On the water pump fault affecting only the Prius, Toyota said:’ There is an electrically driven water pump that circulates coolant through the hybrid components. There is a possibility that the electric motor installed in the water pump may stop functioning, leading to illumination of various warning lights in the instrument panel.
In limited instances, the water pump electric power supply circuit fuse may open causing the hybrid system to stop while the vehicle is being driven.’
‘Should this happen it will be indicated by a warning light being illuminated on the dashboard.’
It noted: ‘It is possible that some Prius will require attention for both issues.’
Toyota GB said: ‘Customer satisfaction is of paramount importance to Toyota. Consequently, Toyota has decided to conduct recall activity to replace the hybrid system water pump and check steering shaft performance on the affected cars.’
oyota GB said it will contact the owners of all affected vehicles within the next six weeks, asking them to make an appointment to bring their car to their nearest Toyota dealer.
Dealers will replace the hybrid system water pump and/or inspect the steering shaft: ‘If the steering shaft does not meet Toyota inspection criteria, it will be repaired.’

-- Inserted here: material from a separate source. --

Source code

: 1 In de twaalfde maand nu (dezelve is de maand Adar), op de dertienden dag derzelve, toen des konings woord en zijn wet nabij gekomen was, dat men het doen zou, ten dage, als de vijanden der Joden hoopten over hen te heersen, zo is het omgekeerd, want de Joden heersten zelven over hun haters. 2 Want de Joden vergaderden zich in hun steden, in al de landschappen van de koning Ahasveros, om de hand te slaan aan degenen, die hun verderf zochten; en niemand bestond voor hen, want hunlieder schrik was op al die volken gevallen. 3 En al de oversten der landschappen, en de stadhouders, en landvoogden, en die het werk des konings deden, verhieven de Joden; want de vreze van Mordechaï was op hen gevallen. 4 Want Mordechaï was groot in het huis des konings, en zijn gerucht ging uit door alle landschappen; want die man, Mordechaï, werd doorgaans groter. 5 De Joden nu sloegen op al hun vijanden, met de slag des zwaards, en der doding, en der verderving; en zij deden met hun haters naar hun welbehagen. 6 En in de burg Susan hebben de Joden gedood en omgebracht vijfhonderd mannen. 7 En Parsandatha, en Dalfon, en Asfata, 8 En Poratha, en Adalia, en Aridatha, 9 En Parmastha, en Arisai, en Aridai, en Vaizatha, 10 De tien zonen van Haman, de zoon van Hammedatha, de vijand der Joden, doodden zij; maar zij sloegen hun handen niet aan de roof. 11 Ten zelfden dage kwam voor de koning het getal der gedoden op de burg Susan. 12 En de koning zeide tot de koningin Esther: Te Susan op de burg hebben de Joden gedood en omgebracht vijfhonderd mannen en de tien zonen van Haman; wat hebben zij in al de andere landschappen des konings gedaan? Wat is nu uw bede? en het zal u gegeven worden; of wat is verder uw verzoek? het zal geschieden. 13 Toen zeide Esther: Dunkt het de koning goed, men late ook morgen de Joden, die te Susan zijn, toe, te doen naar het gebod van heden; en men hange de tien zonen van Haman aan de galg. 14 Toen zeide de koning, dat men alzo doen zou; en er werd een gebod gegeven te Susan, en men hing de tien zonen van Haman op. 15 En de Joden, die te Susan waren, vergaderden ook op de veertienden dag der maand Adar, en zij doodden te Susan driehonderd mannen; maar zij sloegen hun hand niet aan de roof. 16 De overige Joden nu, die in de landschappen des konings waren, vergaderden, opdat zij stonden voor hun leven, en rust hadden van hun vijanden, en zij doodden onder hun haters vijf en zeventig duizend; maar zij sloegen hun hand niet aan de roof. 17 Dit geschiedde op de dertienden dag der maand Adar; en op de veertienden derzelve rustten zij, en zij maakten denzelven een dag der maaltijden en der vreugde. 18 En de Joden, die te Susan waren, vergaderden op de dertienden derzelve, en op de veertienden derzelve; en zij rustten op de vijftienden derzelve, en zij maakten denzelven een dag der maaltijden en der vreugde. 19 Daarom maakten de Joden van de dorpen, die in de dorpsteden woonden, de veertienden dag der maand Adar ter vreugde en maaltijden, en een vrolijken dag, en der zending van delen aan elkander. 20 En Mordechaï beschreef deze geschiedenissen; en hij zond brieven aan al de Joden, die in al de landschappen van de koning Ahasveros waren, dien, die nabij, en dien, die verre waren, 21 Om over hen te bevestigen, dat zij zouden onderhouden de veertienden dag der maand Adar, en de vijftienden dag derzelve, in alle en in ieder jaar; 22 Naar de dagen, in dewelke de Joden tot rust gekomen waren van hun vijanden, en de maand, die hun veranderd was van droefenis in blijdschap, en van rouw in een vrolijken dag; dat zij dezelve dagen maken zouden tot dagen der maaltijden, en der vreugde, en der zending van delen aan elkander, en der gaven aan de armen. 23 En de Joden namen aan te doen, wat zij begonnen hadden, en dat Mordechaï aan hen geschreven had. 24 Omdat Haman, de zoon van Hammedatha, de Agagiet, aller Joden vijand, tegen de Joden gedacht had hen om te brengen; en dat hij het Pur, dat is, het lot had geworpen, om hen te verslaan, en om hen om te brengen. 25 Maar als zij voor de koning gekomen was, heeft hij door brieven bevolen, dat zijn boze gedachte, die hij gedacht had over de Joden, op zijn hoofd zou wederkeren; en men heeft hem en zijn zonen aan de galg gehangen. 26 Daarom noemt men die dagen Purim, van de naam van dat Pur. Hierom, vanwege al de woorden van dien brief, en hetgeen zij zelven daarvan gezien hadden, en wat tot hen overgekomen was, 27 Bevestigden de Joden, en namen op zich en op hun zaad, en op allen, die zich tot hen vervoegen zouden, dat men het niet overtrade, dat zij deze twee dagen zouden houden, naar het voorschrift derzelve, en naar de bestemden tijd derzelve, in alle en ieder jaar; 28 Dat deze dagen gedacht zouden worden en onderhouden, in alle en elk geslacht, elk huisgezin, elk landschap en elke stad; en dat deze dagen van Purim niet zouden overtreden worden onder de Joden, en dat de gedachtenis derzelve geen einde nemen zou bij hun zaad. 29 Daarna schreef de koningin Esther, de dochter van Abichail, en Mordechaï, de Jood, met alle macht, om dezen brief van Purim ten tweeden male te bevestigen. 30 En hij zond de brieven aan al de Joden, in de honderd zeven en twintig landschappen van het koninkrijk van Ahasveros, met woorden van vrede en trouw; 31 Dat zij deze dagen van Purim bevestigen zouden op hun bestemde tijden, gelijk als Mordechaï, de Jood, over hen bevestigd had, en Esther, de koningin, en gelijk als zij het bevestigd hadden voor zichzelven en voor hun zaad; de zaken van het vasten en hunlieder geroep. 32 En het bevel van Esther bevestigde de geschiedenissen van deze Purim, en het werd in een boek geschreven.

It said the water pump replacement ‘should take no more than an hour-and-a-half’.
If required, the steering shaft repair should be completed in an hour. This work will be carried out free of charge.
Owners are being directed to the Toyota GB web site (www.toyota.co.uk) where they can check their registration number and VIN numbers to see if their vehicle is within the affected range of production.
Toyota is Japan's biggest carmaker and for a period became the world’s biggest.
But experts say that dash for growth led to Toyota ‘taking its eye off the ball’ in terms of quality – something on which the Japanese car-maker had established a reputation so strong its ethos was taught in business schools – the ‘Toyota Way’.
Toyota's latest announcement pushes the number of recalls this year to more than 10 million, not far short of the number recalled in 2009 and 2010 over floormat and accelerator pedal issues.
That recall involved more than 12 million vehicles and led to fines from US regulators and reputational damage for Toyota whose sales suffered badly.
The Japanese carmaker is still trying to rebuild its reputation and regain customer trust after that fiasco, which saw the firm's head apologising to consumers.
But its efforts to do so have been dealt a blow over the past few weeks, as it has announced recalls totalling nearly 10 million vehicles.
However, some analysts said that while the latest recalls, which are voluntary, were a setback, they might not cause as much damage to its reputation as the ones in 2009.
Koichi Sugimoto, a motor industry analyst with BNP Paribas in Tokyo said: 'Nobody is perfect. Vehicles nowadays are very complicated. The company is taking appropriate measures to fix the problems, so I don't think this will cause significant damage to Toyota's reputation.'
But critics say Toyota's image as a producer of high quality cars has nevertheless been dented once again.